Unquestionably, the Constitutional Convention, which framed the Constitution of 1921, was familiar with the cumbersome method necessary to accomplish redistricting under the Constitutions of 1898 and 1913, and deliberately changed Articles 110 and 114 of these Constitutions by incorporating article 7, §§ 34 and 40, in the Constitution of 1921, so as to leave no doubt of the Legislature's authority to rearrange judicial districts without the necessity of a constitutional amendment.

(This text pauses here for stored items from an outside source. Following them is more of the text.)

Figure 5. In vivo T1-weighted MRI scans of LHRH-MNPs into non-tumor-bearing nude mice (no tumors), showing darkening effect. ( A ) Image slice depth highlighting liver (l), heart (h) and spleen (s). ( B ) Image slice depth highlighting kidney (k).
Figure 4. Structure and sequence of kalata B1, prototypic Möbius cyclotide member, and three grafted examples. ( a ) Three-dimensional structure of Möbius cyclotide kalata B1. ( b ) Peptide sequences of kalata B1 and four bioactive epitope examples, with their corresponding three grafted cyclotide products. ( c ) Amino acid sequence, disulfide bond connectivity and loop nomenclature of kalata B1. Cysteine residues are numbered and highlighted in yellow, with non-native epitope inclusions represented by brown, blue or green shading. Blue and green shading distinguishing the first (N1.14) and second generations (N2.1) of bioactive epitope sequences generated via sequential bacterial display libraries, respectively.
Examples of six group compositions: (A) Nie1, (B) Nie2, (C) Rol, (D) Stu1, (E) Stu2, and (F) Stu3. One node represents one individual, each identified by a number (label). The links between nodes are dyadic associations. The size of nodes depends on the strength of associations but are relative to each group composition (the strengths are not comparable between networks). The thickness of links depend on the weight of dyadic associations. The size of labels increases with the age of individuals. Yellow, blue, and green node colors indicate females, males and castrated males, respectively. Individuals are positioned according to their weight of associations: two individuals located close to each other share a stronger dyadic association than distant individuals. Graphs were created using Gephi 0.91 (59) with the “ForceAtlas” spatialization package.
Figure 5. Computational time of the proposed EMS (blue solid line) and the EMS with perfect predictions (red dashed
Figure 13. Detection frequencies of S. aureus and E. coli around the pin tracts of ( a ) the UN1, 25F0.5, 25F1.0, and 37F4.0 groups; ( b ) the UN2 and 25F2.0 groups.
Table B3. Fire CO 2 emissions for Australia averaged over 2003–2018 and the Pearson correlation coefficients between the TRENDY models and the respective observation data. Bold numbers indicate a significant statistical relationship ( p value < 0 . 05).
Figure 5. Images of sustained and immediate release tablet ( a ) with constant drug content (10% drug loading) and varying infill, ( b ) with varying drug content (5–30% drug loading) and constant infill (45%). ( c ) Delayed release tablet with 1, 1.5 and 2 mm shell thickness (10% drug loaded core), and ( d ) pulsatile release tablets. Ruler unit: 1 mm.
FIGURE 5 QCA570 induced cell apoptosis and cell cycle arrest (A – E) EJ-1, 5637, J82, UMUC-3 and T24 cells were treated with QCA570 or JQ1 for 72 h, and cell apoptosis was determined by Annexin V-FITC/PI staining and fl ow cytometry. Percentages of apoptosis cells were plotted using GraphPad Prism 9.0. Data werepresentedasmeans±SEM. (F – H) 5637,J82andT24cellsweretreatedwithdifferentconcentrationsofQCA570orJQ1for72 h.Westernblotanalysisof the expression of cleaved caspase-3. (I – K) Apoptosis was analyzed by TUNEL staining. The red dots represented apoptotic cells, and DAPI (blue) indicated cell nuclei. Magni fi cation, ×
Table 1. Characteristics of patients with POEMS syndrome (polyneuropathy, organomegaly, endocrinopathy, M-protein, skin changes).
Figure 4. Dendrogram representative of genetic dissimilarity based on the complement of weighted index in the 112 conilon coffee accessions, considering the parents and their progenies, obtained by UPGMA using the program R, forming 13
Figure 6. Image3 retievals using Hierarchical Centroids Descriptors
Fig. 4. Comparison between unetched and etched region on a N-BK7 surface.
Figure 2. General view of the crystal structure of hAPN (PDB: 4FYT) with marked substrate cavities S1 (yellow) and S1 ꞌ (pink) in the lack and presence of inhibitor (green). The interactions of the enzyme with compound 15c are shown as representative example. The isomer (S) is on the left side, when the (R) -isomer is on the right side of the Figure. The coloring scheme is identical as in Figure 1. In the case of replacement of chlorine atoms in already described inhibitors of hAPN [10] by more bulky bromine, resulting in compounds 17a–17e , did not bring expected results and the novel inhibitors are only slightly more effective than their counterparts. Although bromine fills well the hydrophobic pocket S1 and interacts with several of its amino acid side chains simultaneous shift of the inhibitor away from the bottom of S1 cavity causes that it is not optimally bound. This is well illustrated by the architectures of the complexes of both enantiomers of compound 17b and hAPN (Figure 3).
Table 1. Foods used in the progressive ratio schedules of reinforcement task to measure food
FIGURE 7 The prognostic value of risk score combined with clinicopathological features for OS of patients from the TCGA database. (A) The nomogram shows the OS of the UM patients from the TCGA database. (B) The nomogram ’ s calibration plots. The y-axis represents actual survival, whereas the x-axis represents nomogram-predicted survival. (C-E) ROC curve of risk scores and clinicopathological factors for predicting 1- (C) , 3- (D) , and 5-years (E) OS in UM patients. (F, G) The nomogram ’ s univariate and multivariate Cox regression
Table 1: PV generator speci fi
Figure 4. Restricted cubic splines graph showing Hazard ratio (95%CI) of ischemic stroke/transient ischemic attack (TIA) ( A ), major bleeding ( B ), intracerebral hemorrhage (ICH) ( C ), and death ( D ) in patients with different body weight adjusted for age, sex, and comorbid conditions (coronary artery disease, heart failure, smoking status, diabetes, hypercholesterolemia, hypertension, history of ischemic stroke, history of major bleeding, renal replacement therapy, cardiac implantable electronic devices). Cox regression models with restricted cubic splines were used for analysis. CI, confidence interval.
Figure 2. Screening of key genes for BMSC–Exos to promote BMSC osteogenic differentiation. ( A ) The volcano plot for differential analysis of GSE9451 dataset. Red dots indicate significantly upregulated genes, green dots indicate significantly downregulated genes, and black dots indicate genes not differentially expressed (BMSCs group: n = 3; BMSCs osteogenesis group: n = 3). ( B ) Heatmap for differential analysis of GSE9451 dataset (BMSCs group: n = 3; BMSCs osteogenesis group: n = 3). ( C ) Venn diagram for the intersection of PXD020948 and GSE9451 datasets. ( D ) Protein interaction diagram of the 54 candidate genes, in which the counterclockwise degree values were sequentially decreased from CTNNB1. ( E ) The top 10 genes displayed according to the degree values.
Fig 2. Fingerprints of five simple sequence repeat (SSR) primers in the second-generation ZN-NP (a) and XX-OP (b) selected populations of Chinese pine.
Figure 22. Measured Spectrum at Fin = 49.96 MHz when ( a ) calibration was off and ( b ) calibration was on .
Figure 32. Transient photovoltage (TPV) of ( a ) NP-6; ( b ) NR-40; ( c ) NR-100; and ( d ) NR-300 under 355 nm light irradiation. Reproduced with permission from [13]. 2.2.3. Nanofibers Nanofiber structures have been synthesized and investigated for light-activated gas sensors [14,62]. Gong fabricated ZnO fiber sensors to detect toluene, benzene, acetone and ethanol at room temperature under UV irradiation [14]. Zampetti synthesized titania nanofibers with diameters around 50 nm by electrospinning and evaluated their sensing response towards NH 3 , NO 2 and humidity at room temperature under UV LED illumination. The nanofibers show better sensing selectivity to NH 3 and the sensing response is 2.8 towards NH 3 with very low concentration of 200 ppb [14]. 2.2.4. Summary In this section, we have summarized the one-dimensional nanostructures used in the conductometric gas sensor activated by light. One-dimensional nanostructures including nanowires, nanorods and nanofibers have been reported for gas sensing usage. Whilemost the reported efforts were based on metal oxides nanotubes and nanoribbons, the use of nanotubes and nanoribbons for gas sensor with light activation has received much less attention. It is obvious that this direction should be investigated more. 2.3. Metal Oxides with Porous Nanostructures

This court finds itself without authority or precedent to constitute itself a seven-man Constitutional Convention to rewrite the Constitution of 1921, in order to deny the clear grant of authority to the Legislature to rearrange judicial districts. In times past, this court has expressed itself in no uncertain terms as to its lack of authority to disregard clear and unambiguous grants of authority by the Constitution, as follows: *Page 399
"We say ``elsewhere in the Constitution,' because, if the power is expressly granted, we disclaim the right to limit or control it by considerations outside of the Constitution. We are not the makers but the expounders merely of the paramount law. We cannot add one jot or tittle to its terms. We cannot, by glosses and interpretations, subtract one particle from its substance. It would be rebellion in a Judge to say that a plain and unqualified grant of power given by the Constitution to a particular department of the government was null, because he thought it was against ``common right.' And it would be an assumption of sovereign authority for the Judge to say: ``I will construe, qualify and pare away this unqualified grant of power, so as to make it consort with my ideas of common right.'
"Fixing our eyes, then, on Article 97 of the Constitution, as the source and measure of the legislative power in this instance, we find it to be untrammeled by any conditions or reservations. It says simply that the class of officers to which the Sheriff belongs ``shall be removable by an address of a majority of the members of both Houses.'" State of Louisiana, on the Relation of John M. Bell v. Joseph Hufty, 11 La.Ann. 303, at page 308.
Finally, it is said that we held that two-thirds of the membership was two-thirds of a quorum, and therefore the act could be passed by less than a majority of the votes of the elected members of each House. We gave expression to no such idea. The opinion plainly states that there *Page 400 is a clear distinction between the terms requiring the votes of two-thirds of the membership of each House required to increase the number of judges, and other provisions of the Constitution requiring two-thirds of the members elected to each House to pass certain kinds of legislation.
The former means two-thirds of the quorum present, when more than a majority of those elected to each House have voted on a bill; the latter means two-thirds of the entire membership authorized to be elected to each House.
Rehearing refused.
O'NIELL, C.J., and ROGERS, J., adhere to their dissenting opinions.
ODOM, J., adheres to his original dissent.